## Exercise brief
Please decide whether each statement agrees with the text on the CitySim backtest protocol: (a) running Tokyo through the engine's first version showed it was accurate enough for forecast-grade claims; (b) every city should be backtested with the same pass/fail classes; (c) the Backtest Protocol does four jobs. Answer yes or no for each and quote the text's deciding words.

## Text provided
## begin

A city engine should not be trusted just because it looks intelligent.
It should be tested against reality.
That is what the CitySim.150Y.CF Backtest Protocol is for.
If the simulation says a city should have moved one way over the last 10, 20, or 50 years, and the real city moved another way, then the model has a problem. It may still be useful for thinking, but it is not yet calibrated properly. That is exactly what happened when Tokyo was pushed through the first version of the engine. The structure was interesting, but the backtest showed that the model was not yet tight enough to claim forecast-grade accuracy.
So before more forward 150-year runs are done, CitySim needs a formal backtest protocol.
One-sentence answer
The CitySim.150Y.CF Backtest Protocol is the canonical procedure for running the simulation from a known historical starting point to a later observed reality, scoring how well the model matched the real city, and deciding whether the engine is accurate, directionally useful, or still too loose for serious prediction.
That is the page that forces the model to face the world.
Why this page has to exist
A forward simulation can always sound impressive.
It can generate:
- elegant trajectories
- strong language
- neat scoreboards
- clear winners and losers
But none of that proves the engine is working.
The real test is much simpler:
If the model starts in the past and moves toward the present, how close does it get to what really happened?
That is backtesting.
Without backtesting:
- the model may be clever but unproven
- the coefficients may be arbitrary
- the variable weights may be too strong or too weak
- the direction may be right but the magnitude wrong
- the engine may confuse narrative plausibility with calibration
A long-horizon city simulator without a backtest protocol is not yet a serious engine.
What the Backtest Protocol does
The Backtest Protocol does six jobs.
1. It checks whether the engine can reproduce known history
This is the basic reality check.
If the engine cannot approximately reproduce a city’s recent past, then it should not speak too confidently about its long-run future.
2. It separates directional truth from numeric accuracy
Some models get the direction right but the size wrong.
For example:
- it correctly sees fertility decline
- it correctly sees increasing aging pressure
- it correctly sees growing education leakage
But it may still misjudge:
- how fast the decline happens
- how large the effect becomes
- which subsystem weakens first
That difference matters.
3. It identifies which variables are under-calibrated
A backtest should not only say “pass” or “fail.”
It should show:
- which variables fit reality reasonably well
- which variables drift too far
- which proxy bundles are too weak
- which transition rules are too gentle or too aggressive
That is how the engine improves.
4. It prevents forward overclaiming
If the engine has not passed its backtest, then forward scenarios should be labeled honestly:
- exploratory
- scenario-grade
- directionally useful
- not forecast-grade
This is one of the most important trust rules in the entire CitySim stack.
5. It creates a standard for comparing cities
A backtest should not be improvised differently for every city.
Tokyo, London, Seoul, Singapore, or Paris should all be backtested using the same basic grammar:
- same protocol
- same scoring logic
- same error language
- same pass/fail classes
Only then can cross-city comparisons stay honest.

## end

## Record extracts
## begin

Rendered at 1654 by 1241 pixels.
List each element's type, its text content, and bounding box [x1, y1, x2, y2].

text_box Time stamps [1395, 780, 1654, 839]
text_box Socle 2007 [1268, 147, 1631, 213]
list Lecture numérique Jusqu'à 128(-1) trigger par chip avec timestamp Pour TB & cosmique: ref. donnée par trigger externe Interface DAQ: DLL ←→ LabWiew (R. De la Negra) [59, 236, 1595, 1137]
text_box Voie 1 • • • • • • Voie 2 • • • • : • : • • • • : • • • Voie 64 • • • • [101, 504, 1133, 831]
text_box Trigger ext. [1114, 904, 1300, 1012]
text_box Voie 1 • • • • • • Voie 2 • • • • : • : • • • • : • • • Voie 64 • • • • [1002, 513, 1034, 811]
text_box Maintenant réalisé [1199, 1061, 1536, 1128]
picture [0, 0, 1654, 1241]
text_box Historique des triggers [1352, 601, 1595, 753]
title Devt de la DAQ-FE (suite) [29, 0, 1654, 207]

## end

## Written answer
(a) No: "the backtest showed that the model was not yet tight enough to claim forecast-grade accuracy."
(b) Yes: "Tokyo, London, Seoul, Singapore, or Paris should all be backtested using the same basic grammar", including "same pass/fail classes".
(c) No: "The Backtest Protocol does six jobs."